Zweibrücken Erinnerungen eines Schülers an den Zweibrücker Maler W. D. Schulz
Wahrscheinlich ist er der beliebteste Zweibrücker Maler aller Zeiten und schlägt seine berühmten Kollegen – Vater und Sohn Mannlich, Trautmann und Maler Müller – um Längen. Zumindest was die Anzahl der Gemälde betrifft. Nicht nur, dass nach dem Erwerb von 41 Aquarellen dieser Tage sich nun mehr als 700 Werke im Stadtmuseum befinden. Auch in vielen Zweibrücker Haushalten hängt er im Wohnzimmer und ist zahlreich in Kalendern, Almanachen und Jahrbüchern vertreten. Die Rede ist von W. D. Schulz, dem bildnerischen Chronisten unserer Stadt und Zeichenlehrer am Helmholtz Gymnasium, als dieses noch Oberrealschule und Naturwissenschaftliches Gymnasium hieß.
Mit „W. D. Schulz“ signierte er seine Bilder und unterschrieb so die Zeugnisse. Die Vornamen Wilhelm Dagobert kannten seine Schüler jedoch nicht. Die Generationen, die vor und nach dem Krieg den Bleistift bei ihm spitzten, nannten ihn „Spitz“ und redeten ihn mit „Herr Professor“ an, so gehörte sich das damals.
Woher der Name „Spitz“ wohl kommt
Der Bleistift hieß HB Nummer 2 – ein anderer kam nicht in Frage. Blau war er, mit dunkler Haube am einen Ende und einer nadelspitzen Spitze am anderen. Spitz achtete darauf, dass seine Schüler ihre Bleistifte mehrmals die Stunde durch den Bleistiftspitzer drehten, sodass der Graphit staubte, sich zierliche, dünne Holzkrönchen abschälten und der Stift ständig schrumpfte. Die HB-Stifte wurden unweigerlich zu Tode gespitzt. Möglich, dass Spitz daher seinen Spitznamen hatte. Oder aber, weil zwei oder drei dieser sauber angespitzten Zeichengeräte stets in der Brusttasche seiner Pfeffer-und-Salz-Joppe steckten und ihre Spitzen nach oben in Richtung Gesicht zeigten. In der gedachten Verlängerung trafen sie dort auf einen anderen spitzen Gegenstand: die Nase des Zeichenlehrers Professor Schulz.
Diese Nase schnupperte skeptisch in die Welt. Ihr schmaler Rücken balancierte eine Brille mit runden Gläsern. Auch das Gesicht war schmal und asketisch – ein Hermann-Hesse-Kopf mit strengen Zügen und sanft zugleich. Wenn er einem Schüler über die Schulter schaute, blickten die Brillengläser streng, die Augen dahinter schmunzelten. Ein leichtes Nicken oder Schütteln des Kopfes – mehr gab es nicht.

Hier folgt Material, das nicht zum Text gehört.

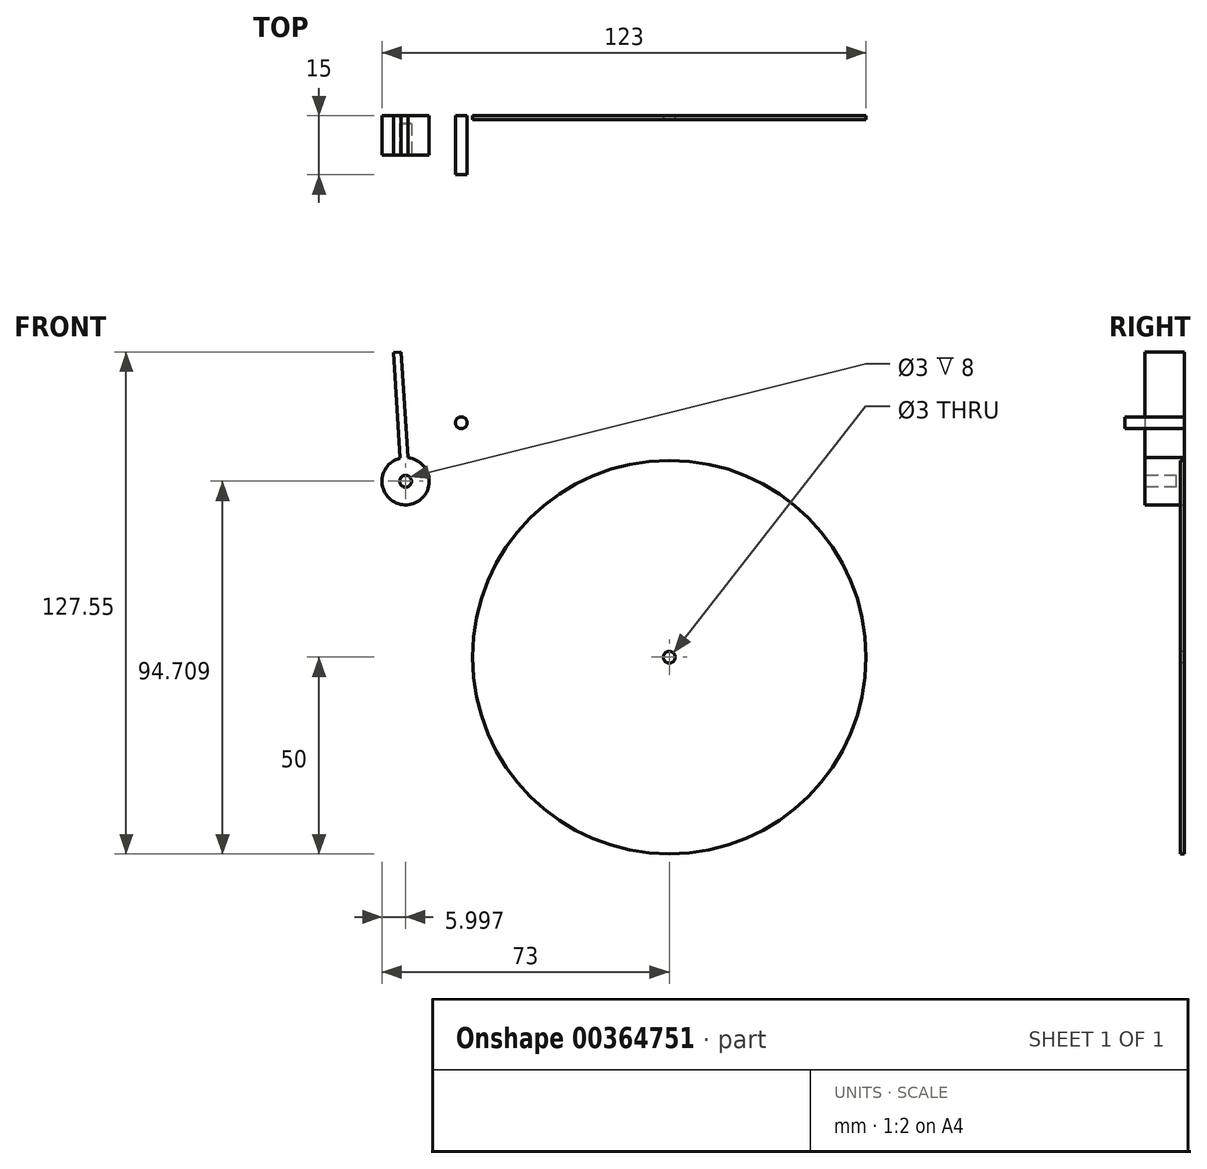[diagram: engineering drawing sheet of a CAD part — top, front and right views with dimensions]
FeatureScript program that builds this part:
annotation { "Feature Type Name" : "Feature", "Feature Type Description" : "" }
export const myFeature = defineFeature(function(context is Context, id is Id, definition is map)
    precondition{}
    {
        {
            var Q0;
            Q0=qCreatedBy(makeId("Front.planeOp"),FACE);
            var sketch = newSketch(context, id + "F0", { "sketchPlane" : qUnion([Q0])});
            skCircle(sketch, "E0", {"center": v(0, 0) * mm, "radius": 50 * mm});
            skSolve(sketch);
        }
        {
            var Q0;
            Q0=makeQuery(id+"F0.imprint","IMPRINT",FACE,{"disambiguationData":[TD([[makeQuery(id+"F0.imprint","IMPRINT",EDGE,{"derivedFrom":sQuery(id+"F0.wireOp",EDGE,"E0")}),1.0]])]});
            extrude(context, id + "F1", {"entities" : qUnion([Q0]), "depth" : 1 * mm});
        }
        {
            var Q0;
            Q0=qCreatedBy(makeId("Front.planeOp"),FACE);
            var sketch = newSketch(context, id + "F2", { "sketchPlane" : qUnion([Q0])});
            skCircle(sketch, "E1", {"center": v(0, 0) * mm, "radius": 1.5 * mm});
            skSolve(sketch);
        }
        {
            var Q0;
            Q0 = qSketchRegion(id + "F2", true);
            var Q1;
            Q1=makeQuery(id+"F1.opExtrude","CAP_FACE",FACE,{"disambiguationData":[OSD([sQuery(id+"F0.wireOp",EDGE,"E0")])],"isStart":false});
            extrude(context, id + "F3", {"entities" : qUnion([Q0]), "operationType" : NewBodyOperationType.REMOVE, "oppositeDirection" : true, "depth" : 25 * mm, "hasSecondDirection" : true, "secondDirectionBound" : SecondDirectionBoundingType.UP_TO_SURFACE, "secondDirectionOppositeDirection" : false, "secondDirectionBoundEntityFace" : qUnion([Q1]), "secondDirectionDepth" : 25 * mm});
        }
        {
            var Q0;
            Q0=qCreatedBy(makeId("Front.planeOp"),FACE);
            var sketch = newSketch(context, id + "F4", { "sketchPlane" : qUnion([Q0])});
            skCircle(sketch, "E2", {"center": v(-52.86, 59.57) * mm, "radius": 1.5 * mm});
            skSolve(sketch);
        }
        {
            var Q0;
            Q0=makeQuery(id+"F4.imprint","IMPRINT",FACE,{"disambiguationData":[TD([[makeQuery(id+"F4.imprint","IMPRINT",EDGE,{"derivedFrom":sQuery(id+"F4.wireOp",EDGE,"E2")}),1.0]])]});
            extrude(context, id + "F5", {"entities" : qUnion([Q0]), "depth" : 15 * mm});
        }
        {
            var Q0;
            Q0=qCreatedBy(makeId("Front.planeOp"),FACE);
            var sketch = newSketch(context, id + "F6", { "sketchPlane" : qUnion([Q0])});
            skCircle(sketch, "E3", {"center": v(-67, 44.7) * mm, "radius": 6 * mm});
            skSolve(sketch);
        }
        {
            var Q0;
            Q0=qCreatedBy(makeId("Front.planeOp"),FACE);
            cPlane(context, id + "F7", {"entities" : qUnion([Q0]), "cplaneType" : CPlaneType.OFFSET, "offset" : 2 * mm, "width" : 150 * mm, "height" : 150 * mm});
        }
        {
            var Q0;
            Q0=makeQuery(id+"F6.imprint","IMPRINT",FACE,{"disambiguationData":[TD([[makeQuery(id+"F6.imprint","IMPRINT",EDGE,{"derivedFrom":sQuery(id+"F6.wireOp",EDGE,"E3")}),1.0]])]});
            extrude(context, id + "F8", {"entities" : qUnion([Q0]), "depth" : 10 * mm});
        }
        {
            var Q0;
            Q0=makeQuery(id+"F8.opExtrude","CAP_FACE",FACE,{"disambiguationData":[OSD([sQuery(id+"F6.wireOp",EDGE,"E3")])],"isStart":false});
            var sketch = newSketch(context, id + "F9", { "sketchPlane" : qUnion([Q0])});
            skCircle(sketch, "E4", {"center": v(-67, 44.7) * mm, "radius": 1.5 * mm});
            skSolve(sketch);
        }
        {
            var Q0;
            Q0=makeQuery(id+"F9.imprint","IMPRINT",FACE,{"disambiguationData":[TD([[makeQuery(id+"F9.imprint","IMPRINT",EDGE,{"derivedFrom":sQuery(id+"F9.wireOp",EDGE,"E4")}),1.0]])]});
            var Q1;
            Q1=qCreatedBy(id+"F7.planeOp",FACE);
            extrude(context, id + "F10", {"entities" : qUnion([Q0]), "operationType" : NewBodyOperationType.REMOVE, "endBound" : BoundingType.UP_TO_SURFACE, "oppositeDirection" : true, "endBoundEntityFace" : qUnion([Q1]), "depth" : 25 * mm});
        }
        {
            var Q0;
            Q0=qCreatedBy(makeId("Front.planeOp"),FACE);
            var sketch = newSketch(context, id + "F11", { "sketchPlane" : qUnion([Q0])});
            skLineSegment(sketch, "E5", {"start": v(-67.38, 50.52) * mm, "end": v(-69.1, 77.5) * mm, "construction": true});
            skSolve(sketch);
        }
        {
            var Q0;
            Q0=qCreatedBy(makeId("Front.planeOp"),FACE);
            var sketch = newSketch(context, id + "F12", { "sketchPlane" : qUnion([Q0])});
            skLineSegment(sketch, "E6", {"start": v(-69.1, 77.5) * mm, "end": v(-70.1, 77.43) * mm});
            skLineSegment(sketch, "E7", {"start": v(-70.1, 77.43) * mm, "end": v(-68.38, 50.55) * mm});
            skLineSegment(sketch, "E8.MirrorCS", {"start": v(-68.1, 77.55) * mm, "end": v(-66.38, 50.68) * mm});
            skLineSegment(sketch, "E9.MirrorCS", {"start": v(-69.1, 77.5) * mm, "end": v(-68.1, 77.55) * mm});
            skLineSegment(sketch, "E10", {"start": v(-68.38, 50.55) * mm, "end": v(-66.38, 50.68) * mm});
            skSolve(sketch);
        }
        {
            var Q0;
            Q0=makeQuery(id+"F12.imprint","IMPRINT",FACE,{"disambiguationData":[TD([[makeQuery(id+"F12.imprint","IMPRINT",EDGE,{"derivedFrom":sQuery(id+"F12.wireOp",EDGE,"E6")}),1.0]])]});
            var Q1;
            Q1=makeQuery(id+"F8.opExtrude","CAP_FACE",FACE,{"disambiguationData":[OSD([sQuery(id+"F6.wireOp",EDGE,"E3")])],"isStart":false});
            extrude(context, id + "F13", {"entities" : qUnion([Q0]), "operationType" : NewBodyOperationType.ADD, "endBound" : BoundingType.UP_TO_SURFACE, "endBoundEntityFace" : qUnion([Q1]), "depth" : 25 * mm});
        }
    });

Der gute Frieden der Kunst und Muse
Das Refugium der Bildenden Kunst war der Zeichensaal hoch oben unterm Dach. Dort wohnte die schöne Muse zwischen den Sparren und blinzelte hinab auf die Rücken, die sich über die Pulte mit den Zeichenblöcken beugten. Es war eine friedliche Region dort oben, ein neutrales Gebiet ohne Prüfungsstress und Klassenarbeiten, ohne Verweise und Eintragungen ins Klassenbuch. Es gab keine Strafarbeiten, die Schüler mussten vor diesem stillen Professor keine Angst haben und verschonten ihn dafür vor Schikanen und Streichen. Es herrschte der gute Frieden der Kunst und Muse.
Die Farben in den Malkästchen aus weißem Blech hatten exotische Namen: Das Rot hieß Karmin und Siena, das Blau Kobalt, das Braun Umbra. Das Wasser sei so wichtig wie die Farben, lehrte der Professor, und seine Schüler rührten das Nass ins Karminrot und Umbrabraun, bis es genug war. Erst das Wasser macht die Farbe lebendig, wurden sie ermahnt. Er selbst war ein sparsamer Maler, der gerne verdünnte, kein Schwelger, kein Im- und kein Expressionist.
„Seid sorgsam mit der Farbe, aber nicht mit dem Wasser!“ / „Es heißt Aquarell, nicht Aquagrell!“ / „Das Bunte muss sich erst im Wasser freischwimmen.“
Das war seine Farbenlehre im Unterricht und in seinen eigenen Werken, die das Leben in der barocken Stadt festhielten, die es heute nur noch auf diesen Bildern gibt. Es ist nicht mehr als Recht, dass diese Stadt es ihrem zeichnenden Chronisten W. D. Schulz durch die ehrende Bewahrung seines Werkes dankt, so wie ihm seine Schüler mit ihren Erinnerungen danken.